Стояли темные августовские ночи, с огромными звездами на небе. В небе горела ясная и чистая луна. А мы вчетвером в рядок сидели на лавочке, забросив ногу на ногу, и травили до рассвета истории, настолько невероятные, настолько смешные, что от нашего смеха просыпались на Тверской. Где-то часам к шести утра, обессиленные рассказами, хохотом, покоренные невесть откуда взявшейся удивительно теплой, дружеской, нежной друг к другу привязанностью, мы, пошатываясь, возвращались в свои комнаты, падали на решетчатые, одиноко стоявшие на кирпичах панцирные матрацы и засыпали на них мертвым сном.
Эта облезлая лавочка перед старым общежитием, кусты пышной августовской зелени, черное небо в звездах над головой навсегда остались в памяти как воплощенный рай невиданного вгиковского братства.
А время шло. Близился и показ «Иванова», к которому все три года готовились и я, и Катя, и Валерий Рыжаков. Но тут случилась история, нарушившая все наши планы.
К сожалению и к несчастью, Катя была довольно общественным человеком. Актерское мастерство у них на курсе, после того как Ромма выгнали, преподавал прелестный, редкой душевности, интеллигентности человек, замечательный, поразительной техники актер, игравший у Мейерхольда, Охлопкова — Лев Наумович Свердлин. Именно по интеллигентности, наверное, в душу он к своим ученикам никогда не лез. Просто приходил на занятия, терпеливо и внимательно смотрел работы, давал толковые советы.

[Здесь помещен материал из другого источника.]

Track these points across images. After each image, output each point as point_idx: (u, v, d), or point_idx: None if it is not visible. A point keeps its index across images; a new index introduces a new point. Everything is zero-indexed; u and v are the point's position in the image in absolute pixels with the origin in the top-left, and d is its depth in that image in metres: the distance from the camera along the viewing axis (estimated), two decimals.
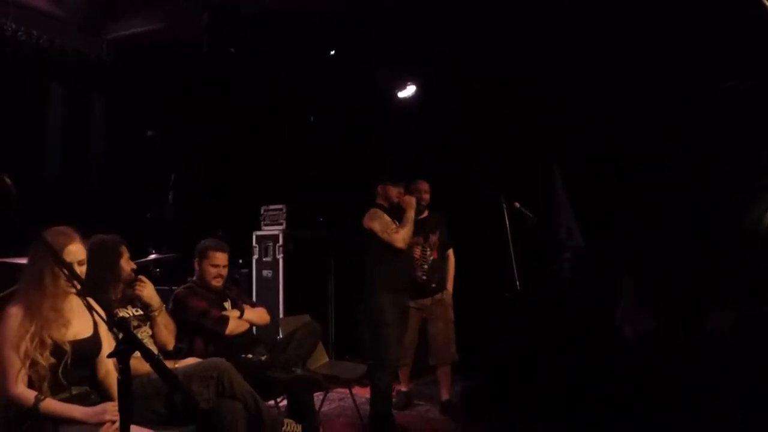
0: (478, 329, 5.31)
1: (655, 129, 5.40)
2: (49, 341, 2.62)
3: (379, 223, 4.56)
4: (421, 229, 5.08)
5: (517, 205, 5.03)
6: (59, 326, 2.68)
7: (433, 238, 5.21)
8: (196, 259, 4.10)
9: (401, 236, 4.54)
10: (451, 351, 5.18)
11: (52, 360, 2.63)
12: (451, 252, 5.41)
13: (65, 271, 2.34)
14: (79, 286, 2.59)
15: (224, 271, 4.09)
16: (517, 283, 4.76)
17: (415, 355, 5.30)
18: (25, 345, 2.58)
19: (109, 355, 1.85)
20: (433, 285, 5.19)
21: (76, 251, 2.76)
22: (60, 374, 2.66)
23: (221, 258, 4.07)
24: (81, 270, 2.75)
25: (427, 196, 5.18)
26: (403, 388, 5.41)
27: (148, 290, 3.51)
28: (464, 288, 5.45)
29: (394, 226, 4.59)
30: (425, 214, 5.21)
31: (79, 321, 2.80)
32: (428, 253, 5.16)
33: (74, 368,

Но в конце третьего курса студентам показалось, что им этого мало, что они заканчивают институт недоучками, и хотя я умолял Катю не влезать в разгоравшийся базар, тем не менее у них на курсе все же началась шумная и некрасивая общественная буза, закончившаяся тем, что Свердлина попросили из института.
До Свердлина же у актеров и у нас, режиссеров, предмет актерского мастерства вела Нина Станиславовна Сухоцкая, актриса Камерного театра, исключительно высокосветская дама, подруга Таирова и Коонен, безукоризненных манер, величественная, но и прелестная, вполне обворожительная, однако иных практических заслуг в педагогике как-то не имевшая. К тому же ходил слух, что одновременно с невинным преподаванием у нас в институте была она еще и одной из самых знаменитых и редких тогда в Москве лесбиянок.
Вообще ВГИК тогда был рассадником разнообразных новомодных послесталинских веяний. В частности, одним из загадочных результатов первой на нашей жизни перестройки, именовавшейся в те годы «оттепелью», явилось то, что во ВГИКе ввели новый «оттепельный» предмет — пантомиму. Руководил всей вгиковской пантомимой Александр Александрович Румнев, седой статный красавец, тоже бывший актер Камерного театра. Все уважительно, хотя и неинтеллигентно, исподтишка указывали на него пальцами и таинственным шепотом, тоже уважительно, сообщали друг другу, что он знаменитейший, с огромным стажем, столичный педераст. Тогда это слово бытово граничило с обиднейшим ругательством, но в случае с Румневым ни у кого оскорбительных интонаций не проскальзывало. Скорее просто ставился редкостнейший диагноз.